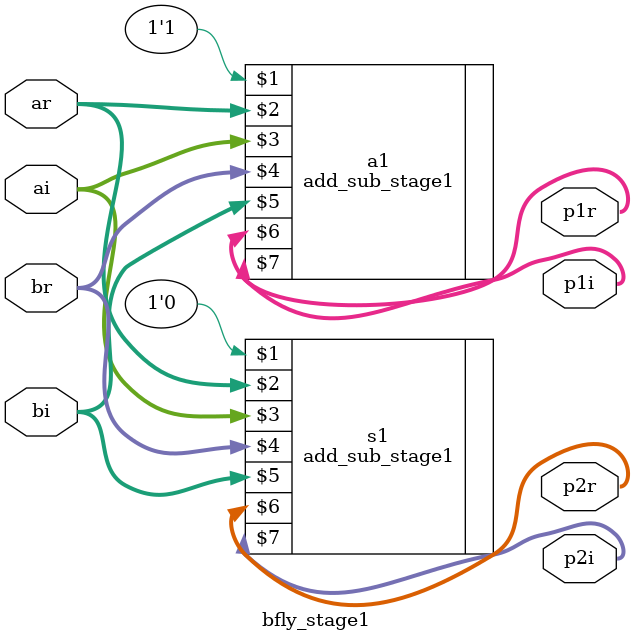
<source format=v>
module bfly_stage1
#(parameter n = 32)
(
    input signed [n-1:0] ar,ai,br,bi,
    output signed [n:0] p1r,p1i,p2r,p2i
);

    add_sub_stage1 a1(1'b1,ar,ai,br,bi,p1r,p1i);
    add_sub_stage1 s1(1'b0,ar,ai,br,bi,p2r,p2i);

endmodule

</source>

■ Exercise requirements ■
Your answer should hold the line with "input signed [n-1:0]" and each line after it to the end of the data, retyped exactly. Include no other lines.

■ Worked solution ■
    input signed [n-1:0] ar,ai,br,bi,
    output signed [n:0] p1r,p1i,p2r,p2i
);

    add_sub_stage1 a1(1'b1,ar,ai,br,bi,p1r,p1i);
    add_sub_stage1 s1(1'b0,ar,ai,br,bi,p2r,p2i);

endmodule

</source>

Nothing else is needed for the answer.